----- Quoted passage -----

Editor’s note: Free stores are one extension of the gift economy. At a free store, all items are available to visitors at no cost, connecting folks who need it with access to goods like clothing, food and supplies.

The Hawai’i Free Store is a project of Eating in Public, a localized collective committed to establishing community infrastructure unreliant on State and capitalist systems. In this helpful guide, they speak on the benefits of creating autonomous systems of exchange and provide practical tips you can use to bring your very own free store to life.

Creating a free store is often a fun (and relatively simple) journey, but for the uninitiated, the process may seem a bit intimidating. We’ve created a step-by-step guide to help make the process easier for you and your community. Keep in mind that the following recommendations are just that. Free stores are rhizomatic, ever-expanding autonomous zones by nature, so best practices for your neck of the woods might differ slightly from ours. And that’s ok!

Step 1: Find a location

The location is an important decision. In some ways it determines whether it will succeed, what will be exchanged, who and how many people will use it.

Factors to consider are traffic flow, weather condition, population, and convenience — particularly yours. Chose a place where you frequent at least every few days in your regular routine. If not your free store may become a burden.

free store

Whether you seek permission from the authorities who has claims over your location is entirely up to you. If you ask they may become confused, upset, and say no. Or they might become interested and become a part of the project. We prefer not asking permission. Because a) it means that the Free Store explicitly refuses to acknowledge the State’s authority over land, public or private; b) because then a true autonomus zone is created.

If you choose this option, be prepared that your free store may be rudely disrupted. If it is, do not be discouraged. It is easy to start another free store. Also in our experience, the ‘disruption’ stage can often result in inspiring exactly the opposite — namely a community of outraged supporters.

----- The data -----

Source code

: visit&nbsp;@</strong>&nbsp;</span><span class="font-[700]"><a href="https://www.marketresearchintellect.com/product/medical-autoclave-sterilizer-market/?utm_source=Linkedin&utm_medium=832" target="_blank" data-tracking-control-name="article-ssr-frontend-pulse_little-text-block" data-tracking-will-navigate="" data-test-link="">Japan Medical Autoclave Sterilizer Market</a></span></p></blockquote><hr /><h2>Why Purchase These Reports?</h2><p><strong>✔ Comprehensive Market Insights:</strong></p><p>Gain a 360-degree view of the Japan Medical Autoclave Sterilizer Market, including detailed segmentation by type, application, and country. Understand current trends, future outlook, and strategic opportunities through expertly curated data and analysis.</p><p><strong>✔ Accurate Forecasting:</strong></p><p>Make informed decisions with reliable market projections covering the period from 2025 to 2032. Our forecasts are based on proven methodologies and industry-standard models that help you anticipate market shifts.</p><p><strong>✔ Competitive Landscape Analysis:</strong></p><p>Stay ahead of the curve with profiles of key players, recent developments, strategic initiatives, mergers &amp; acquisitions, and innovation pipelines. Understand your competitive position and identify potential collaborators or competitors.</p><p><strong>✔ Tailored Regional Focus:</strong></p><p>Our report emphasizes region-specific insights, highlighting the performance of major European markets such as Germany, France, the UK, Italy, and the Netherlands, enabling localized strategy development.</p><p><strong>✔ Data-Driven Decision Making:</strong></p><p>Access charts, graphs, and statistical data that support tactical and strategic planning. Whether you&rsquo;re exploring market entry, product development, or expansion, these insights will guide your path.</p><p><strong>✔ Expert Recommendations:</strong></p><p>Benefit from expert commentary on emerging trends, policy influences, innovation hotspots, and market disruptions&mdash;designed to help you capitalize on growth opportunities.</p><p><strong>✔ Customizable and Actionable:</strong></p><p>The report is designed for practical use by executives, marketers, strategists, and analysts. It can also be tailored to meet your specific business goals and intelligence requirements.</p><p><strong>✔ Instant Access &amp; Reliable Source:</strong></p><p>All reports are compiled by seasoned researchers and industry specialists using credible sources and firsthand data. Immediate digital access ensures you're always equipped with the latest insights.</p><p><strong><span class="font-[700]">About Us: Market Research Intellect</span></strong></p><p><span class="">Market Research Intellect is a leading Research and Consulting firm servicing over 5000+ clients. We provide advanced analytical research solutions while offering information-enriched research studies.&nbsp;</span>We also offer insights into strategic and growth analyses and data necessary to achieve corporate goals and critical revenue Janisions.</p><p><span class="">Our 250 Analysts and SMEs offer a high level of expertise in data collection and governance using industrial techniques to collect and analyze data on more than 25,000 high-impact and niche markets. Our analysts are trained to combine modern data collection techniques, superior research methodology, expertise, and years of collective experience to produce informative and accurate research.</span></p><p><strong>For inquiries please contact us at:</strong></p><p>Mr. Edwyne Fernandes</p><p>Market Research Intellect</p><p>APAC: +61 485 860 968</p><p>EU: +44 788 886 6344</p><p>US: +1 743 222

-----

* _Problem set_
a) Please check each statement against the free store guide and answer yes or no, quoting the deciding words from the guide: (i) The authors prefer to ask permission before setting up a free store. (ii) Every item at a free store is offered to visitors at no cost. (iii) Once a free store has been disrupted, replacing it is difficult.
b) Continue the free store guide, starting after its final paragraph.

* _Per-task outputs_
a)
(i) No: "We prefer not asking permission."
(ii) Yes: "all items are available to visitors at no cost"
(iii) No: "It is easy to start another free store."

b)
In any case, resistance is delicious.

Step 2: Mark the free store zone

Once the location is determined, you will need to somehow define the space of the store. The most obvious is by creating an actual display unit that clearly demarcates the perimeter of your store. It can be an existing piece of furniture or one you bring. A shelf, a table, a cart, a corner of a room, etc.

It is important that your ‘shoppers’ know where your Free Store begins and ends. Claim your anti-capitalism zone in some way. Expand your zone later as needed.

Step 3: Create and post signage

In our experience, clear signage is extremely important. With a clear sign, almost anything can become a free store.

free store

Suggested language for free store sign:

  • Free Store: An Anti-Capitalism Project
  • Everything Here is Free.
  • Take, Leave, Whatever…

Have fun with your signs! Change them often if you can. Delight your shoppers with your wit. Inspire them with the great potential of free exchange.

Step 4: Begin stockpiling the free stuff

It takes a while to get people used to the idea of a free store. (Because we are only exposed to non-free stores.)

Be prepared to be the only one stocking the free store for at least a couple of weeks. You will need to figure out how to get enough free things to last til others contribute.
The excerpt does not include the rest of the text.